Retype the entries. Match them exactly.

Start of Working data

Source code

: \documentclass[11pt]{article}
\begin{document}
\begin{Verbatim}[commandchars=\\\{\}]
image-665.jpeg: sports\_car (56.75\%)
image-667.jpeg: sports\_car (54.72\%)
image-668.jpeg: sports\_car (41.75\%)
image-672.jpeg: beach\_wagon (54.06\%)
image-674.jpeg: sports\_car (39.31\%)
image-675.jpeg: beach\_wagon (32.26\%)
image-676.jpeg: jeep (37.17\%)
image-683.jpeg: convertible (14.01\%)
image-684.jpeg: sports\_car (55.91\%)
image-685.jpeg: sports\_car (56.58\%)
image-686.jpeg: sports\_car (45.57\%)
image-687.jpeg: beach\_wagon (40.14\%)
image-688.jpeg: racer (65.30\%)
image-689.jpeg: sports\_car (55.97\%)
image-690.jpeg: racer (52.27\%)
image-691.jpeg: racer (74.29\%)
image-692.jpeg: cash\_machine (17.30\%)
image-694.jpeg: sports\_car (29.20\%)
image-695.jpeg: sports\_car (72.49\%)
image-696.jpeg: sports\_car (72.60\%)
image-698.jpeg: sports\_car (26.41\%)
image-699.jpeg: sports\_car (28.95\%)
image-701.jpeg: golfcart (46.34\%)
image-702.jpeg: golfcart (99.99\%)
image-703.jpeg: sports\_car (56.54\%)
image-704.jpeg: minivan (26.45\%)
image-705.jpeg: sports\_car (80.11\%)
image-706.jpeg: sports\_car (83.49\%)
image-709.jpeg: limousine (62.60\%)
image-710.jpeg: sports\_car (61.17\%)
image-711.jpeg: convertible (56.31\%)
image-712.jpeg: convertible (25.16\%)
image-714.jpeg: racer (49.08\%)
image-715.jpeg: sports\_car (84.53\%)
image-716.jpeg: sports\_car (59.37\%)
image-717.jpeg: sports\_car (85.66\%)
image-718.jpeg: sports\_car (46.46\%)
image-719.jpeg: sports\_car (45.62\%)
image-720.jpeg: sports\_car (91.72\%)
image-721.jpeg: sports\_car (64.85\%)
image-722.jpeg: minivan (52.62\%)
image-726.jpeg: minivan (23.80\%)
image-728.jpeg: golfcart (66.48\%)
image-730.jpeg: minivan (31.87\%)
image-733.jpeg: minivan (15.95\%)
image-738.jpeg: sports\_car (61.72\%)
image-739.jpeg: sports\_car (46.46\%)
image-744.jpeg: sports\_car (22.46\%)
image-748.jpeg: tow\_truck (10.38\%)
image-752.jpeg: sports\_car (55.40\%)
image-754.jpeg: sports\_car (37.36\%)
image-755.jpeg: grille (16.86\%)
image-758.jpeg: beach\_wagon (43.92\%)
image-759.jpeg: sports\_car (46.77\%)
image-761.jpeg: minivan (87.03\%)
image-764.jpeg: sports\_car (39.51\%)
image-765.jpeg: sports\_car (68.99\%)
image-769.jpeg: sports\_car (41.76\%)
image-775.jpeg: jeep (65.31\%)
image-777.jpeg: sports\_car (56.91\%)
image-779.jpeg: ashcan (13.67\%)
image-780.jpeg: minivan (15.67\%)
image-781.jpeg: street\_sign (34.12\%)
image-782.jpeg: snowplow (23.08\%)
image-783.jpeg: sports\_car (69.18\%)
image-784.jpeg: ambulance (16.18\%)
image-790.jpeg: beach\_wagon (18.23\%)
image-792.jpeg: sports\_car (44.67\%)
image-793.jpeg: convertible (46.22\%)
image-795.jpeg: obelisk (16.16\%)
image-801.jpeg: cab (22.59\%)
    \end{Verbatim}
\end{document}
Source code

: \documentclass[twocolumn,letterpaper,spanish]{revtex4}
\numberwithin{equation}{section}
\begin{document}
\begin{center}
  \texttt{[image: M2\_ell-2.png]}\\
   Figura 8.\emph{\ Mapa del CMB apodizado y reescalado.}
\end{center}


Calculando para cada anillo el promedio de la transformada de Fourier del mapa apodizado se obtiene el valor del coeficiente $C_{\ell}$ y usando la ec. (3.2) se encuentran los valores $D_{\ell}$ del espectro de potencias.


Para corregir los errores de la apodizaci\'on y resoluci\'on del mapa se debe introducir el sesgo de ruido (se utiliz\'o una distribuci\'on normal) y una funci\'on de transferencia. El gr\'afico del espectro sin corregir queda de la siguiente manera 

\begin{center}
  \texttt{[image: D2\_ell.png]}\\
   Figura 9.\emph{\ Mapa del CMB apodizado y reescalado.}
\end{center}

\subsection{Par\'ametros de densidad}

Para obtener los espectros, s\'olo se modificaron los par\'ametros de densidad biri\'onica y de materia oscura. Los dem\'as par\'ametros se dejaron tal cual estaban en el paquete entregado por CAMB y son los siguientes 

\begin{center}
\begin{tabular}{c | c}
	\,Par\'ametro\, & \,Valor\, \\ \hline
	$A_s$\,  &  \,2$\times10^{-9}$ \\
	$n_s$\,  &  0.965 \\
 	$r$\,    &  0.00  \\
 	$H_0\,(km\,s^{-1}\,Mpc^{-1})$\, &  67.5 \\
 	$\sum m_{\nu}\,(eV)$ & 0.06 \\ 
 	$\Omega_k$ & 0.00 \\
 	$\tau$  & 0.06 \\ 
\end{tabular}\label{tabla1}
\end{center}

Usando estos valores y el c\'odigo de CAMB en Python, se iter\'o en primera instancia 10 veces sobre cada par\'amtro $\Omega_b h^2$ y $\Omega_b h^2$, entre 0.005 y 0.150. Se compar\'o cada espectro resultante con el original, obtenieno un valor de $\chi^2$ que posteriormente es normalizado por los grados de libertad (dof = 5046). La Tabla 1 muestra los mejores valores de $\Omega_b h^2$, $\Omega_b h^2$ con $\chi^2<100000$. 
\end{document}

End of Working data

- _Solution below_:
Source code

: \documentclass[11pt]{article}
\begin{document}
\begin{Verbatim}[commandchars=\\\{\}]
image-665.jpeg: sports\_car (56.75\%)
image-667.jpeg: sports\_car (54.72\%)
image-668.jpeg: sports\_car (41.75\%)
image-672.jpeg: beach\_wagon (54.06\%)
image-674.jpeg: sports\_car (39.31\%)
image-675.jpeg: beach\_wagon (32.26\%)
image-676.jpeg: jeep (37.17\%)
image-683.jpeg: convertible (14.01\%)
image-684.jpeg: sports\_car (55.91\%)
image-685.jpeg: sports\_car (56.58\%)
image-686.jpeg: sports\_car (45.57\%)
image-687.jpeg: beach\_wagon (40.14\%)
image-688.jpeg: racer (65.30\%)
image-689.jpeg: sports\_car (55.97\%)
image-690.jpeg: racer (52.27\%)
image-691.jpeg: racer (74.29\%)
image-692.jpeg: cash\_machine (17.30\%)
image-694.jpeg: sports\_car (29.20\%)
image-695.jpeg: sports\_car (72.49\%)
image-696.jpeg: sports\_car (72.60\%)
image-698.jpeg: sports\_car (26.41\%)
image-699.jpeg: sports\_car (28.95\%)
image-701.jpeg: golfcart (46.34\%)
image-702.jpeg: golfcart (99.99\%)
image-703.jpeg: sports\_car (56.54\%)
image-704.jpeg: minivan (26.45\%)
image-705.jpeg: sports\_car (80.11\%)
image-706.jpeg: sports\_car (83.49\%)
image-709.jpeg: limousine (62.60\%)
image-710.jpeg: sports\_car (61.17\%)
image-711.jpeg: convertible (56.31\%)
image-712.jpeg: convertible (25.16\%)
image-714.jpeg: racer (49.08\%)
image-715.jpeg: sports\_car (84.53\%)
image-716.jpeg: sports\_car (59.37\%)
image-717.jpeg: sports\_car (85.66\%)
image-718.jpeg: sports\_car (46.46\%)
image-719.jpeg: sports\_car (45.62\%)
image-720.jpeg: sports\_car (91.72\%)
image-721.jpeg: sports\_car (64.85\%)
image-722.jpeg: minivan (52.62\%)
image-726.jpeg: minivan (23.80\%)
image-728.jpeg: golfcart (66.48\%)
image-730.jpeg: minivan (31.87\%)
image-733.jpeg: minivan (15.95\%)
image-738.jpeg: sports\_car (61.72\%)
image-739.jpeg: sports\_car (46.46\%)
image-744.jpeg: sports\_car (22.46\%)
image-748.jpeg: tow\_truck (10.38\%)
image-752.jpeg: sports\_car (55.40\%)
image-754.jpeg: sports\_car (37.36\%)
image-755.jpeg: grille (16.86\%)
image-758.jpeg: beach\_wagon (43.92\%)
image-759.jpeg: sports\_car (46.77\%)
image-761.jpeg: minivan (87.03\%)
image-764.jpeg: sports\_car (39.51\%)
image-765.jpeg: sports\_car (68.99\%)
image-769.jpeg: sports\_car (41.76\%)
image-775.jpeg: jeep (65.31\%)
image-777.jpeg: sports\_car (56.91\%)
image-779.jpeg: ashcan (13.67\%)
image-780.jpeg: minivan (15.67\%)
image-781.jpeg: street\_sign (34.12\%)
image-782.jpeg: snowplow (23.08\%)
image-783.jpeg: sports\_car (69.18\%)
image-784.jpeg: ambulance (16.18\%)
image-790.jpeg: beach\_wagon (18.23\%)
image-792.jpeg: sports\_car (44.67\%)
image-793.jpeg: convertible (46.22\%)
image-795.jpeg: obelisk (16.16\%)
image-801.jpeg: cab (22.59\%)
    \end{Verbatim}
\end{document}
Source code

: \documentclass[twocolumn,letterpaper,spanish]{revtex4}
\numberwithin{equation}{section}
\begin{document}
\begin{center}
  \texttt{[image: M2\_ell-2.png]}\\
   Figura 8.\emph{\ Mapa del CMB apodizado y reescalado.}
\end{center}


Calculando para cada anillo el promedio de la transformada de Fourier del mapa apodizado se obtiene el valor del coeficiente $C_{\ell}$ y usando la ec. (3.2) se encuentran los valores $D_{\ell}$ del espectro de potencias.


Para corregir los errores de la apodizaci\'on y resoluci\'on del mapa se debe introducir el sesgo de ruido (se utiliz\'o una distribuci\'on normal) y una funci\'on de transferencia. El gr\'afico del espectro sin corregir queda de la siguiente manera 

\begin{center}
  \texttt{[image: D2\_ell.png]}\\
   Figura 9.\emph{\ Mapa del CMB apodizado y reescalado.}
\end{center}

\subsection{Par\'ametros de densidad}

Para obtener los espectros, s\'olo se modificaron los par\'ametros de densidad biri\'onica y de materia oscura. Los dem\'as par\'ametros se dejaron tal cual estaban en el paquete entregado por CAMB y son los siguientes 

\begin{center}
\begin{tabular}{c | c}
	\,Par\'ametro\, & \,Valor\, \\ \hline
	$A_s$\,  &  \,2$\times10^{-9}$ \\
	$n_s$\,  &  0.965 \\
 	$r$\,    &  0.00  \\
 	$H_0\,(km\,s^{-1}\,Mpc^{-1})$\, &  67.5 \\
 	$\sum m_{\nu}\,(eV)$ & 0.06 \\ 
 	$\Omega_k$ & 0.00 \\
 	$\tau$  & 0.06 \\ 
\end{tabular}\label{tabla1}
\end{center}

Usando estos valores y el c\'odigo de CAMB en Python, se iter\'o en primera instancia 10 veces sobre cada par\'amtro $\Omega_b h^2$ y $\Omega_b h^2$, entre 0.005 y 0.150. Se compar\'o cada espectro resultante con el original, obtenieno un valor de $\chi^2$ que posteriormente es normalizado por los grados de libertad (dof = 5046). La Tabla 1 muestra los mejores valores de $\Omega_b h^2$, $\Omega_b h^2$ con $\chi^2<100000$. 
\end{document}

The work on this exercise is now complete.